— WHAT THE TASK ASKS —
The required result is a copy of each line below in which "lines" appears.

<<<<

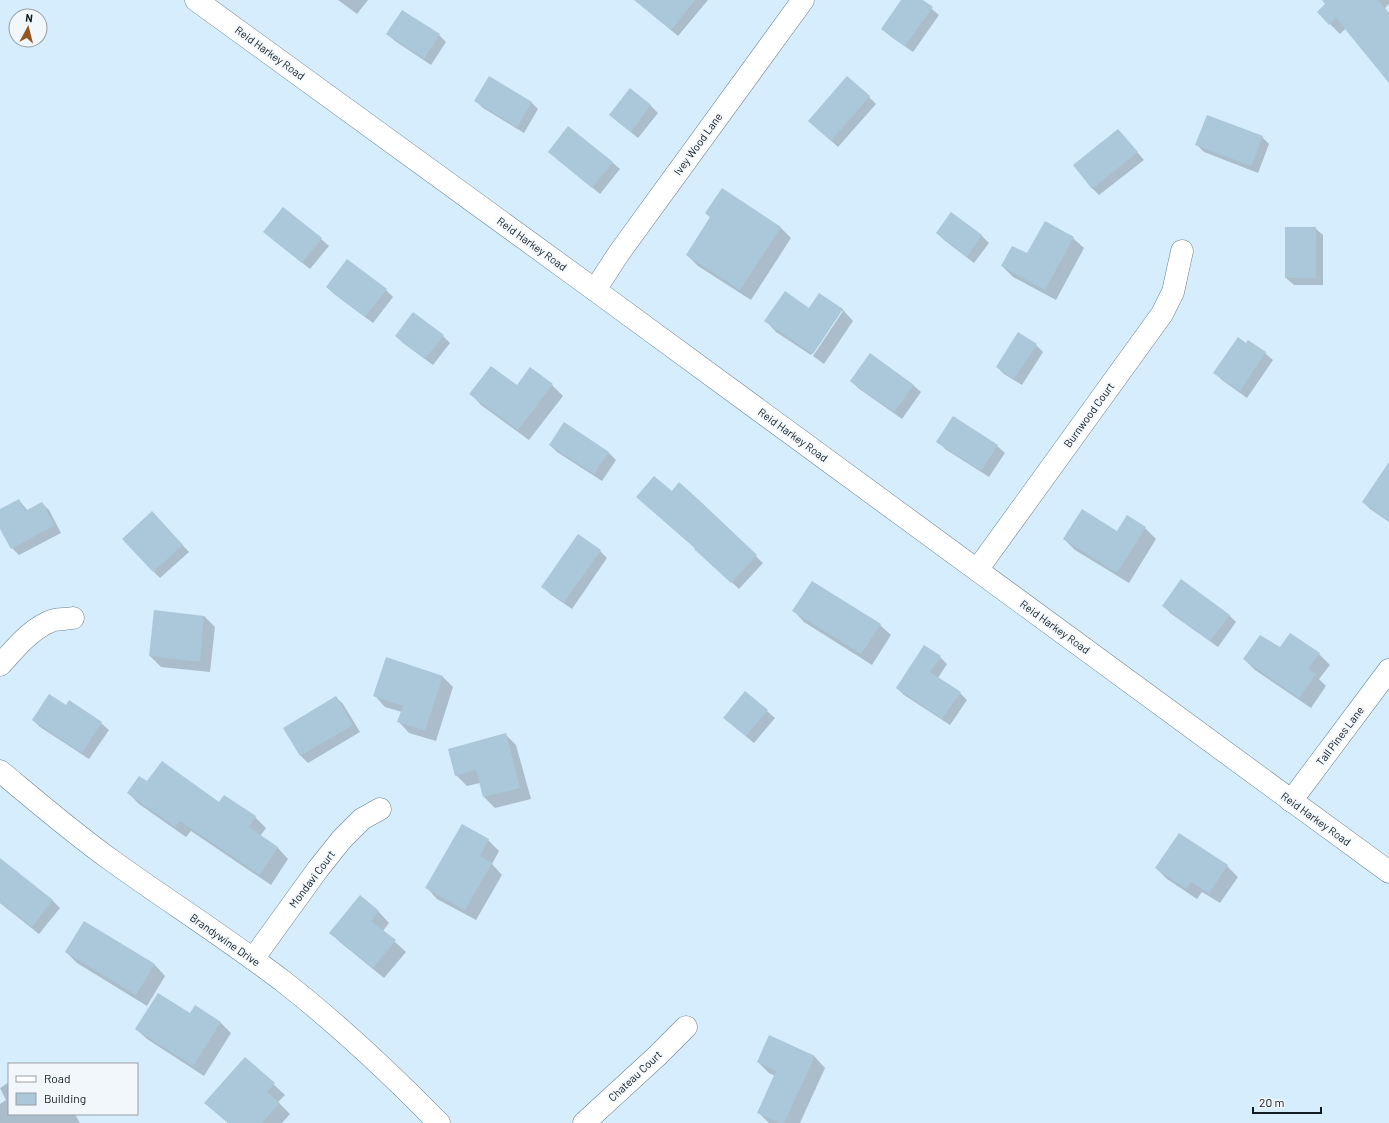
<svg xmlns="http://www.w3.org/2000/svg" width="1389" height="1123" viewBox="0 0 1389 1123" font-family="Barlow,sans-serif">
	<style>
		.shadow { fill: #0003 }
		.building { fill: #abc7da }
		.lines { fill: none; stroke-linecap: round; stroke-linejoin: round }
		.minor-casing { stroke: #678293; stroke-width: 23 }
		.minor { stroke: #fff; stroke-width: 22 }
		.labels { text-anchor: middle; stroke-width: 3.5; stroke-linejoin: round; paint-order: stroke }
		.street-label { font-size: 11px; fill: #101b22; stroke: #f2f7fb }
	</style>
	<rect width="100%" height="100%" fill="#d6edfd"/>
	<g class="shadow">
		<path d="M 338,0 L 368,0 L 357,14 Z"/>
		<path d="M 647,0 L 708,0 L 678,36 L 642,6 Z"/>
		<path d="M 903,0 L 921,0 L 939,15 L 913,52 L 890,36 L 882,29 Z"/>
		<path d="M 1327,0 L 1389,0 L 1389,4 L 1385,8 L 1389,13 L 1389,81 L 1346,28 L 1340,34 L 1330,24 L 1329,3 Z"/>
		<path d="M 387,34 L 439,35 L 446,42 L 431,65 L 395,41 Z"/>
		<path d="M 630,90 L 651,106 L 658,113 L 638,138 L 618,122 L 610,115 Z"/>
		<path d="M 869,97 L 876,104 L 838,147 L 809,121 Z"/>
		<path d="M 476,101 L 531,102 L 538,109 L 524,133 L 483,108 Z"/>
		<path d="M 1118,130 L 1144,160 L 1099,195 L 1092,188 Z"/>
		<path d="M 1262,137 L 1269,144 L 1258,173 L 1204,152 L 1196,144 Z"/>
		<path d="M 549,152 L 612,162 L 620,169 L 600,194 Z"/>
		<path d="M 706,213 L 780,227 L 791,238 L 751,300 L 698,266 L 687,255 L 711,218 Z"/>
		<path d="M 952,214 L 982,236 L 989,243 L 974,263 L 944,240 L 937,233 Z"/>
		<path d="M 1315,228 L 1323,235 L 1323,285 L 1294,285 L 1286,278 Z"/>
		<path d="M 264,232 L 321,239 L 329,246 L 310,269 Z"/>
		<path d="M 1073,238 L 1084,248 L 1056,300 L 1013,277 L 1002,266 Z"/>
		<path d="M 327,287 L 386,290 L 393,297 L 373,323 L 334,294 Z"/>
		<path d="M 819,295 L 843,310 L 853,321 L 824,364 L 813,356 L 843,311 L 841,311 L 811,355 L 776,332 L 766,321 L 810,309 Z"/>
		<path d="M 396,336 L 443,336 L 450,343 L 433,365 L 403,343 Z"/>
		<path d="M 1249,342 L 1265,353 L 1273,360 L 1247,398 L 1222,380 L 1215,373 Z"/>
		<path d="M 1036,345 L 1043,352 L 1022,385 L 1004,374 L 997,367 Z"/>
		<path d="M 851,381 L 913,385 L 921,392 L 902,419 L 858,388 Z"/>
		<path d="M 552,385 L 563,396 L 529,440 L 481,405 L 471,394 L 517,387 Z"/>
		<path d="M 954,417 L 997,446 L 1005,453 L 989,477 L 945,449 L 938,441 Z"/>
		<path d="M 564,423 L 609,453 L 616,460 L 602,481 L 557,452 L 550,445 Z"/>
		<path d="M 1389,464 L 1389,522 L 1370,509 L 1363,502 Z"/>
		<path d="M 672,492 L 706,509 L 763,563 L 739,589 L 696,549 L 637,497 Z"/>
		<path d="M 19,500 L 28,511 L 42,503 L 49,510 L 61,533 L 19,555 L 12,548 L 0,527 L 0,510 Z"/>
		<path d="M 1127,517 L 1145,528 L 1156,539 L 1129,583 L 1075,550 L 1064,539 L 1117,532 Z"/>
		<path d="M 159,520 L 189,552 L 160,578 L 153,571 Z"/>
		<path d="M 600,551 L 607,558 L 572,609 L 550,594 L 543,587 Z"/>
		<path d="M 1163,605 L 1229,615 L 1236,622 L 1218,647 L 1170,613 Z"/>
		<path d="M 794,611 L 880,625 L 891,635 L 872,665 L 804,622 Z"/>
		<path d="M 204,616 L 215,627 L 210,672 L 161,667 L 150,656 Z"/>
		<path d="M 1280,648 L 1319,654 L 1330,665 L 1319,679 L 1326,686 L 1311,708 L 1255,670 L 1244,659 Z"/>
		<path d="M 940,657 L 947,664 L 938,678 L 960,693 L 967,700 L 950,725 L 904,695 L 897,688 Z"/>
		<path d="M 442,676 L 453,687 L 436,741 L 409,733 L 399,722 L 402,712 L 385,707 L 375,696 Z"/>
		<path d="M 745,692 L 775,718 L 754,743 L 732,725 Z"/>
		<path d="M 336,697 L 343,704 L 360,732 L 308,763 L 301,756 L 284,728 Z"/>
		<path d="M 69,702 L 101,723 L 109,730 L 89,759 L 40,727 L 33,720 L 66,707 Z"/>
		<path d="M 505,734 L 516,745 L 531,799 L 495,808 L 484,797 L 480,783 L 467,786 L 456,775 Z"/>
		<path d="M 147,782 L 219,804 L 224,796 L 255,817 L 266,828 L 260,836 L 278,848 L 288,859 L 271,885 L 191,831 L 186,837 L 139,804 L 128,793 Z"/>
		<path d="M 462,825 L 488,840 L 499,851 L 492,864 L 502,875 L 476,920 L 437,899 L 427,888 Z"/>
		<path d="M 6,864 L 53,901 L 60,908 L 39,934 L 0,903 L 0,872 Z"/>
		<path d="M 1227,866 L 1238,877 L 1220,903 L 1202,892 L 1197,899 L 1167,879 L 1156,868 Z"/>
		<path d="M 360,897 L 379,912 L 389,923 L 383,931 L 406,952 L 384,978 L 341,943 L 331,933 Z"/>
		<path d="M 84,923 L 155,965 L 165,976 L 147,1006 L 77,963 L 66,952 Z"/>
		<path d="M 190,1014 L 221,1023 L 231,1033 L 204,1076 L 147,1039 L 136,1029 Z"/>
		<path d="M 815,1057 L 825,1068 L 800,1123 L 769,1123 L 758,1112 L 775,1076 L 769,1073 L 758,1062 Z"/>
		<path d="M 245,1058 L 285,1095 L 278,1102 L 290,1114 L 282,1123 L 228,1123 L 217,1113 Z"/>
		<path d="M 9,1082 L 9,1114 L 75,1114 L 80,1123 L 0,1123 L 0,1104 L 6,1100 L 0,1088 Z"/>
	</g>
	<g class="building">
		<path d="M 634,0 L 695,0 L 671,30 Z"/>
		<path d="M 901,0 L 923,0 L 933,7 L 905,46 L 881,29 Z"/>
		<path d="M 1322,0 L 1378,0 L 1389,14 L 1389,83 L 1336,18 L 1329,25 L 1317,12 L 1325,4 Z"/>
		<path d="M 402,10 L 440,34 L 424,59 L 386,34 Z"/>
		<path d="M 489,76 L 532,102 L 517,127 L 474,101 Z"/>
		<path d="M 847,76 L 870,96 L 831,141 L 808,121 Z"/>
		<path d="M 630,88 L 651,105 L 631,132 L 609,115 Z"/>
		<path d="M 1207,115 L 1263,136 L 1251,166 L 1195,145 Z"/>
		<path d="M 568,126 L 613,162 L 592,188 L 548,152 Z"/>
		<path d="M 1118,129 L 1138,152 L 1092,189 L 1073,165 Z"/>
		<path d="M 722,188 L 781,227 L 740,290 L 686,255 L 710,217 L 705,213 Z"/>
		<path d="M 283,207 L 322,238 L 302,263 L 263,232 Z"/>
		<path d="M 951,212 L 982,235 L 967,257 L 936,233 Z"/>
		<path d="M 1045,221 L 1074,237 L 1045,290 L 1001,266 L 1012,246 L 1027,253 Z"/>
		<rect x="1285" y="227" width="31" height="51"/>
		<path d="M 347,259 L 387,289 L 365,317 L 326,287 Z"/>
		<path d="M 785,291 L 809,308 L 819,293 L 843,309 L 813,354 L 764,321 Z"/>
		<path d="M 413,312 L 444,335 L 425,359 L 395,336 Z"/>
		<path d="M 1018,332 L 1037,344 L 1014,379 L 996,367 Z"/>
		<path d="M 1238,337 L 1246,343 L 1248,340 L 1266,352 L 1240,391 L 1213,373 Z"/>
		<path d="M 870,353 L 914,385 L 894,412 L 850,381 Z"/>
		<path d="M 491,366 L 517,385 L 530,367 L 553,384 L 518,430 L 469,394 Z"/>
		<path d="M 953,416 L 998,445 L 981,471 L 936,442 Z"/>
		<path d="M 564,422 L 609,452 L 594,474 L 549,445 Z"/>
		<path d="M 1389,462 L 1389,521 L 1362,502 Z"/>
		<path d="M 654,476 L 672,491 L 679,482 L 700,501 L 757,555 L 731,583 L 694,549 L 695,548 L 636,497 Z"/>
		<path d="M 19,499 L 25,511 L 42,502 L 55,525 L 11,549 L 0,529 L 0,509 Z"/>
		<path d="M 1082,509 L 1117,531 L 1127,515 L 1146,527 L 1117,573 L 1063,539 Z"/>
		<path d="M 152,511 L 183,545 L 153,572 L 122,539 Z"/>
		<path d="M 578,534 L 601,550 L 564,602 L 541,587 Z"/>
		<path d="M 1181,579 L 1230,615 L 1210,641 L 1162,606 Z"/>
		<path d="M 812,581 L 881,624 L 861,654 L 792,611 Z"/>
		<path d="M 154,610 L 204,616 L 200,662 L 149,656 Z"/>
		<path d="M 1290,633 L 1320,653 L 1308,669 L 1316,674 L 1299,698 L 1243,659 L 1260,635 L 1280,647 Z"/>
		<path d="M 924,645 L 941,656 L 930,672 L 961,692 L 942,719 L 896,688 Z"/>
		<path d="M 386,657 L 443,676 L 425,731 L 397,722 L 403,706 L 373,696 Z"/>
		<path d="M 745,691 L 768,710 L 746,736 L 723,718 Z"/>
		<path d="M 49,694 L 66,705 L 69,700 L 102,722 L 82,753 L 32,720 Z"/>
		<path d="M 336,696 L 353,725 L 300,756 L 283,728 Z"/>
		<path d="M 506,733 L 520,788 L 483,797 L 476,770 L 455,776 L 448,749 Z"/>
		<path d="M 162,761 L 219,802 L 224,795 L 256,816 L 249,827 L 278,847 L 260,875 L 180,821 L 175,827 L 127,793 L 139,776 L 147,781 Z"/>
		<path d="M 462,824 L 489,839 L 480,856 L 492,863 L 465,910 L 425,888 Z"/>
		<path d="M 1179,833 L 1228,865 L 1209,893 L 1191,882 L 1186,889 L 1155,868 Z"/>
		<path d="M 0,858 L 53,900 L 32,927 L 0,902 Z"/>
		<path d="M 360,895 L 379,911 L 371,921 L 396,940 L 373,968 L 329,933 Z"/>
		<path d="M 84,921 L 155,964 L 136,995 L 65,952 Z"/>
		<path d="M 158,993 L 190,1013 L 195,1005 L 221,1022 L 193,1066 L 135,1029 Z"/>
		<path d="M 769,1035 L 815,1056 L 784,1123 L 780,1123 L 757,1113 L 776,1071 L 757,1062 Z"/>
		<path d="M 245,1057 L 275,1083 L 267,1092 L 280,1103 L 262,1123 L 228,1123 L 204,1103 Z"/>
	</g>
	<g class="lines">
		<g class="minor-casing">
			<g id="minor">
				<path d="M 196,0 L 595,290 L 1389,872"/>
				<path d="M 595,290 L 619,253 L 803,0"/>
				<path d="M 977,570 L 1162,314 L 1173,292 L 1182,251"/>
				<path d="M 0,665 C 15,649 32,627 54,620 C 60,619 67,619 73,618"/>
				<path d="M 0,771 C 36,801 72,832 111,860 C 168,901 228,939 284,982 C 339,1025 390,1073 439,1123"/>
				<path d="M 1291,801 L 1389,670"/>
				<path d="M 253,959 L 318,869 L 342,839 L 362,819 L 380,809"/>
				<path d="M 584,1123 L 657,1056 L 686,1027"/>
			</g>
		</g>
		<use href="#minor" class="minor"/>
	</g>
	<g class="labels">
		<g class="street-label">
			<text transform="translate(270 53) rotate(36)" y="4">Reid Harkey Road</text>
			<text transform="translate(698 144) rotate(-54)" y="4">Ivey Wood Lane</text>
			<text transform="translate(532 244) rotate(36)" y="4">Reid Harkey Road</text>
			<text transform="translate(1089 415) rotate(-54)" y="4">Burnwood Court</text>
			<text transform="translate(793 435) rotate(36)" y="4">Reid Harkey Road</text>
			<text transform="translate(1055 627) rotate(36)" y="4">Reid Harkey Road</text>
			<text transform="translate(1340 736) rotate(-53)" y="4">Tall Pines Lane</text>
			<text transform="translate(1316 819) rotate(36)" y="4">Reid Harkey Road</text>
			<text transform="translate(312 879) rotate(-53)" y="4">Mondavi Court</text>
			<text transform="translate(225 940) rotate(35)" y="4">Brandywine Drive</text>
			<text transform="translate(635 1076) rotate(-43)" y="4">Chateau Court</text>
		</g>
	</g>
	<rect x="8" y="1063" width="130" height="52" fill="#f2f7fb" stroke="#989fa4"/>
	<rect x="16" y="1076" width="20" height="6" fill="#ffffff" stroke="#989fa4"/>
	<text x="44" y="1083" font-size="12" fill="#101b22">Road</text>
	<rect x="16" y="1093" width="20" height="12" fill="#abc7da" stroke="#989fa4"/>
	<text x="44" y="1103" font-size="12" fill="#101b22">Building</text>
	<g transform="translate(28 28) rotate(7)"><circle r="19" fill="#f2f7fb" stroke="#989fa4"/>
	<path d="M0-3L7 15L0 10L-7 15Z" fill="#95551e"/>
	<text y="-6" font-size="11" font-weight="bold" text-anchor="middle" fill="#101b22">N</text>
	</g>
	<path d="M1253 1107v6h68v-6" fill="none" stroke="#101b22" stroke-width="2"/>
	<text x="1259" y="1107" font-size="12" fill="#101b22" stroke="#f2f7fb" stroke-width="3" paint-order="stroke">20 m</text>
</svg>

>>>>

— REPLY —
		.lines { fill: none; stroke-linecap: round; stroke-linejoin: round }
	<g class="lines">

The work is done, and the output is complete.